Extracted records START

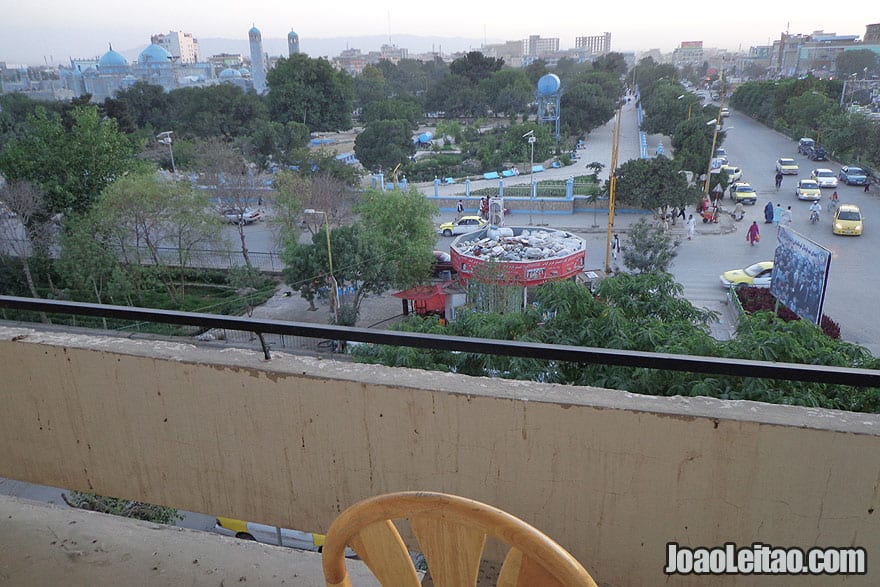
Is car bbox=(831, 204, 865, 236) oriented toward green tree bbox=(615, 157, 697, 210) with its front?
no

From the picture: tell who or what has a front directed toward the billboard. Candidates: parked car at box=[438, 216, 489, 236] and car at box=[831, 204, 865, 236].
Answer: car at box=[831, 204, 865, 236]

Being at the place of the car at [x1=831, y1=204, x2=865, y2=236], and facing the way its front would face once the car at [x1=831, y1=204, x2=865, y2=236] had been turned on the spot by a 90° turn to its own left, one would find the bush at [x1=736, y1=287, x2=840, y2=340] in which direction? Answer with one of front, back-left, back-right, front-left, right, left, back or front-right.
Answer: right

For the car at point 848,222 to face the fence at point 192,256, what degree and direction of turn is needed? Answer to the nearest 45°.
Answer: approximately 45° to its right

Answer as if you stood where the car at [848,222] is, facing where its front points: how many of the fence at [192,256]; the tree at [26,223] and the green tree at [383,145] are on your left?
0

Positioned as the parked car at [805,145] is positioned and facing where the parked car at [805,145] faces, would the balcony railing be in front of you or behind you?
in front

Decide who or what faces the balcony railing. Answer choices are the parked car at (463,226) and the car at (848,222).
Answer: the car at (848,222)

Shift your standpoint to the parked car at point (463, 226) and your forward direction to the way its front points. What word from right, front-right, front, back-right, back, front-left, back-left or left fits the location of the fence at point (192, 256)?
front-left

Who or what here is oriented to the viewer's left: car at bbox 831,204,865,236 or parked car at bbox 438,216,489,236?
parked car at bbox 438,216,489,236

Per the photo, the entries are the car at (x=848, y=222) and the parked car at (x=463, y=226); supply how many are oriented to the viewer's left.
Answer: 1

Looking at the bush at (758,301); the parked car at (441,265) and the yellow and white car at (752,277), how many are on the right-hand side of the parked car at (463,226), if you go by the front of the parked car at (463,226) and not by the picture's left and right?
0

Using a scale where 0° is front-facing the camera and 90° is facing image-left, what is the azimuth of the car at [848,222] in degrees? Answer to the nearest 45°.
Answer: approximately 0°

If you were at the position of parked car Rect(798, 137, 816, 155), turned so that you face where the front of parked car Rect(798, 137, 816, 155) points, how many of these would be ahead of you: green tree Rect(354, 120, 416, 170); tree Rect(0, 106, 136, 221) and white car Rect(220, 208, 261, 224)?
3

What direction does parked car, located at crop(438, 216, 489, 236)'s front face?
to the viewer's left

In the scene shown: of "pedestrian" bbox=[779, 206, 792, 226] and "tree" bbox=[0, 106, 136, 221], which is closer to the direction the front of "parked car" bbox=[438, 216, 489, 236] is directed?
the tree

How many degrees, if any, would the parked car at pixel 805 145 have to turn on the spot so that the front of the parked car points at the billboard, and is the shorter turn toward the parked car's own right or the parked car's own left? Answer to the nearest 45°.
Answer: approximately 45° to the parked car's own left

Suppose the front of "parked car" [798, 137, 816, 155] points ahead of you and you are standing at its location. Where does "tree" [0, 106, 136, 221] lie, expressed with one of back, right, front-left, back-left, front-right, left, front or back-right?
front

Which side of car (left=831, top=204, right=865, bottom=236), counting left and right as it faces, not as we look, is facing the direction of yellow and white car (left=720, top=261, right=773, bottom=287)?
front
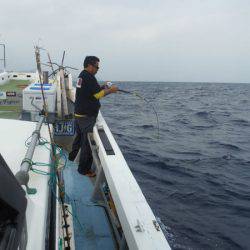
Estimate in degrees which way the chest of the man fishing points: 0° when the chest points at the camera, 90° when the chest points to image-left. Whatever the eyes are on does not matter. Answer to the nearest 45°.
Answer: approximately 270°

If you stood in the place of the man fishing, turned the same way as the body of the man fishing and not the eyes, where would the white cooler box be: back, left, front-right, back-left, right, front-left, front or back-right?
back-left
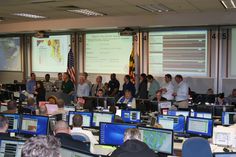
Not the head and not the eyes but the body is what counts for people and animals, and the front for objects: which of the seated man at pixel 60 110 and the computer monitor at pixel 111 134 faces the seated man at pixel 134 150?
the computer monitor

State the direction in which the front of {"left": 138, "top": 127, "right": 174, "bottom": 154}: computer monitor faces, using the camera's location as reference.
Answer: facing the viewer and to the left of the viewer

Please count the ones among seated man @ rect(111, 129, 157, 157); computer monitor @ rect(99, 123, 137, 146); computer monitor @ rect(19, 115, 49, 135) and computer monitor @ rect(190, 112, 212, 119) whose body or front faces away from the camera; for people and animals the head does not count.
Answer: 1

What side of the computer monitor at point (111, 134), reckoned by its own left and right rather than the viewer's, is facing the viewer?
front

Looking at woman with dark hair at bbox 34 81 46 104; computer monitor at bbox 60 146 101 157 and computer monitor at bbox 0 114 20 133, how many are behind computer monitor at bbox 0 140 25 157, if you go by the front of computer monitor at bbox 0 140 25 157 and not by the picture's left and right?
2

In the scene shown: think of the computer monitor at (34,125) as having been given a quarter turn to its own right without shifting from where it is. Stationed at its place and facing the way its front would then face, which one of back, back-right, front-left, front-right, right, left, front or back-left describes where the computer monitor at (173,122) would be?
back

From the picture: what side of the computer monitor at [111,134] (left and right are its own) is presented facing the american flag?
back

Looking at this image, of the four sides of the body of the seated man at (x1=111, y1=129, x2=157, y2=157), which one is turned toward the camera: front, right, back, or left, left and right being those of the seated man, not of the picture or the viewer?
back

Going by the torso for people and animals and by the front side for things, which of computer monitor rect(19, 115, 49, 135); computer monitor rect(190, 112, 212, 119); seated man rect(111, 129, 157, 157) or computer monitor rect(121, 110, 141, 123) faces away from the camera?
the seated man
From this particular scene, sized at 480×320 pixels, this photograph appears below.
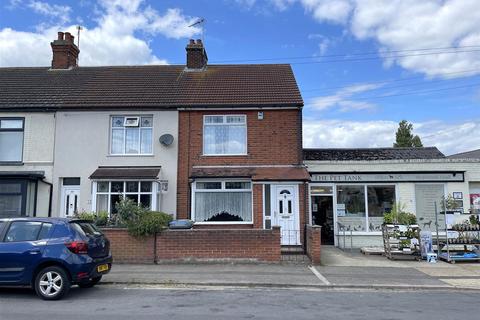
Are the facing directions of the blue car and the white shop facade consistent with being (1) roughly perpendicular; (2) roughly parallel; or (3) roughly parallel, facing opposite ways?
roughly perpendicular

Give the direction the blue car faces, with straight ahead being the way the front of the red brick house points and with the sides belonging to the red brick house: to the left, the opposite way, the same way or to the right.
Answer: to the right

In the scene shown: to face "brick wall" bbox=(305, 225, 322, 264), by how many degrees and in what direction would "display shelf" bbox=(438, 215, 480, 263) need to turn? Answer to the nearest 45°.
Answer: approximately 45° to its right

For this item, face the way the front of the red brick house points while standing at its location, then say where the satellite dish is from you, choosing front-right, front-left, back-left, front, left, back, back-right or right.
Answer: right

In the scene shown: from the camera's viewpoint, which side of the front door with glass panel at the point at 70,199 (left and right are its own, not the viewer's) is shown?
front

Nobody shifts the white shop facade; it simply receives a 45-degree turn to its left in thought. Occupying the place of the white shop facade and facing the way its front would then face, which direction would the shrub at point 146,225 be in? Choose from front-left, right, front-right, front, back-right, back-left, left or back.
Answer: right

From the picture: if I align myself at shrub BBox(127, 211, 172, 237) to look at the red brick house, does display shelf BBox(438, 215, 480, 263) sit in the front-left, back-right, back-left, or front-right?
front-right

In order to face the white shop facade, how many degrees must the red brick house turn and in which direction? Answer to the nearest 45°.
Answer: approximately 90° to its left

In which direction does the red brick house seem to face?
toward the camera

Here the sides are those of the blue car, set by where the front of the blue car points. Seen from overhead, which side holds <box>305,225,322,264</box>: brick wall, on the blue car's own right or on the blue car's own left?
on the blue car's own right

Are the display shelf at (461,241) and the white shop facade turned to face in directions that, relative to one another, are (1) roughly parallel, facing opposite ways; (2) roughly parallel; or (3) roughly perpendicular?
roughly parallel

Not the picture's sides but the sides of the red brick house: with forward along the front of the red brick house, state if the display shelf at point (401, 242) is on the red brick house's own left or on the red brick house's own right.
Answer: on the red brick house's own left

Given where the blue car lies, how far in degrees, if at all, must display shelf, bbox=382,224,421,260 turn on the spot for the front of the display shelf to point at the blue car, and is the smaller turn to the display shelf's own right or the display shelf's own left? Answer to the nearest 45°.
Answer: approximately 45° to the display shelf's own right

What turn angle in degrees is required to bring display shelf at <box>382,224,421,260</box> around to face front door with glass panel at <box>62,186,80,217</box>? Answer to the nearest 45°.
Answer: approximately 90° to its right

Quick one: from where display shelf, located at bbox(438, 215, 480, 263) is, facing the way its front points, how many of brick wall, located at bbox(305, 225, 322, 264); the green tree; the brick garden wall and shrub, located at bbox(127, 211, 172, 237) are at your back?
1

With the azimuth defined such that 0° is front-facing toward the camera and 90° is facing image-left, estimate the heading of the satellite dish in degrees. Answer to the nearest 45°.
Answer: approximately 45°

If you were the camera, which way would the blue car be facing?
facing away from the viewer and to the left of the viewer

Extracted records END
Extracted records START

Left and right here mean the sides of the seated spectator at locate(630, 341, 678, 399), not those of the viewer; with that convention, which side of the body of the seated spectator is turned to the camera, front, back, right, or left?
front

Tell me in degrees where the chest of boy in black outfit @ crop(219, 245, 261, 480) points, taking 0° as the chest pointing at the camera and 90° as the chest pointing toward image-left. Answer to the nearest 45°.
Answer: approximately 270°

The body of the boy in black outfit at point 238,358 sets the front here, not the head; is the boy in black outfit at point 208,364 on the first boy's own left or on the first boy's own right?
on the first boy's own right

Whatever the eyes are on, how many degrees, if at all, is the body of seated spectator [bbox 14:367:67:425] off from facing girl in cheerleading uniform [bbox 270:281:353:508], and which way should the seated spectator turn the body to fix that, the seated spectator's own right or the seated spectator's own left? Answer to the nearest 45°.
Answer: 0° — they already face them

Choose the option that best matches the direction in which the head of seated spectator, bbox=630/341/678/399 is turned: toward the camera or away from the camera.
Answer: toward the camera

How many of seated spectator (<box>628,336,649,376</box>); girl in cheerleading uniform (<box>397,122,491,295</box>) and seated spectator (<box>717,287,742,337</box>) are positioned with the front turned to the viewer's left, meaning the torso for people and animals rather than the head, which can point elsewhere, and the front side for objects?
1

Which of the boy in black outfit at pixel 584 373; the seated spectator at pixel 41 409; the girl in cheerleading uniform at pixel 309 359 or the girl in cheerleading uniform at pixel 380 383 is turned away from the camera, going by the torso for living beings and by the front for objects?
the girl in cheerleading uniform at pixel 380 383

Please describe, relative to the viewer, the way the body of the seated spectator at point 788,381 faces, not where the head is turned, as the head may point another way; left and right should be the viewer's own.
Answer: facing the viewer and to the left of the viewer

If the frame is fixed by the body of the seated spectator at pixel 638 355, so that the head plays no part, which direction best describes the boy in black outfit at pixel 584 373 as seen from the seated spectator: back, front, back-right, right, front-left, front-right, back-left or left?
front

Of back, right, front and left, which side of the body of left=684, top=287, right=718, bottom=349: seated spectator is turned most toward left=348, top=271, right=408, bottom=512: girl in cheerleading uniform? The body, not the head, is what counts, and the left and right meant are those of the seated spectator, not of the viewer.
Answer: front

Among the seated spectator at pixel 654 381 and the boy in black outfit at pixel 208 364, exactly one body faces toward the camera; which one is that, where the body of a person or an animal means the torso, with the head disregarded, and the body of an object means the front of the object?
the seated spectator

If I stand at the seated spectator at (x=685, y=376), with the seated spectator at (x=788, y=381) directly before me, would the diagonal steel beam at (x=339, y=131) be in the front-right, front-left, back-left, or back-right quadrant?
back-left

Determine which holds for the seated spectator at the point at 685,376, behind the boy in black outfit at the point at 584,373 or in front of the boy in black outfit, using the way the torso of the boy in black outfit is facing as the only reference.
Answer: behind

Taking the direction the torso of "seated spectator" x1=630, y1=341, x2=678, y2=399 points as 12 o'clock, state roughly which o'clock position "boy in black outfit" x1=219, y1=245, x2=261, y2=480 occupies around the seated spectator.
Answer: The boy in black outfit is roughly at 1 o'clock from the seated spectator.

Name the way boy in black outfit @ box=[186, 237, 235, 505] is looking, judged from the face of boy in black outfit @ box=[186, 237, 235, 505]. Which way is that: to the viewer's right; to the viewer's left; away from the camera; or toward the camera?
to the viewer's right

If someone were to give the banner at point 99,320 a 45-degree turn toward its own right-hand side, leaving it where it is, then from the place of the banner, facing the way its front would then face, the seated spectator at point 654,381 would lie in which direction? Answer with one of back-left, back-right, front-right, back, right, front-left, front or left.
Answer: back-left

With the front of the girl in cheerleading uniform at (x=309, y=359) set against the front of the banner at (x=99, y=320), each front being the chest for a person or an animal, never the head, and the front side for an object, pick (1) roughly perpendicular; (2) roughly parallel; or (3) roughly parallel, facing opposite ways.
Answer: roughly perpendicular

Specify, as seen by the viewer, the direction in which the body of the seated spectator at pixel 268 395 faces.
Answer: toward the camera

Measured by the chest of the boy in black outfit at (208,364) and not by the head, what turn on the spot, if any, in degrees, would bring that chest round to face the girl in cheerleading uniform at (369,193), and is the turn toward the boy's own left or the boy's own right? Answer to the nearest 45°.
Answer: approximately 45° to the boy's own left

Extracted records END

Locate every line in the items above that contains the word "satellite", and copy each of those lines.

Reply to the task ::
For this item, face the way the front of the red brick house points while standing at its location, then say where the satellite dish is from you, choosing front-right, front-left, back-left, front, left, back, back-right or right.
With the azimuth defined such that 0° is front-facing toward the camera and 90° is facing image-left, estimate the heading of the satellite dish in degrees. Answer to the nearest 45°.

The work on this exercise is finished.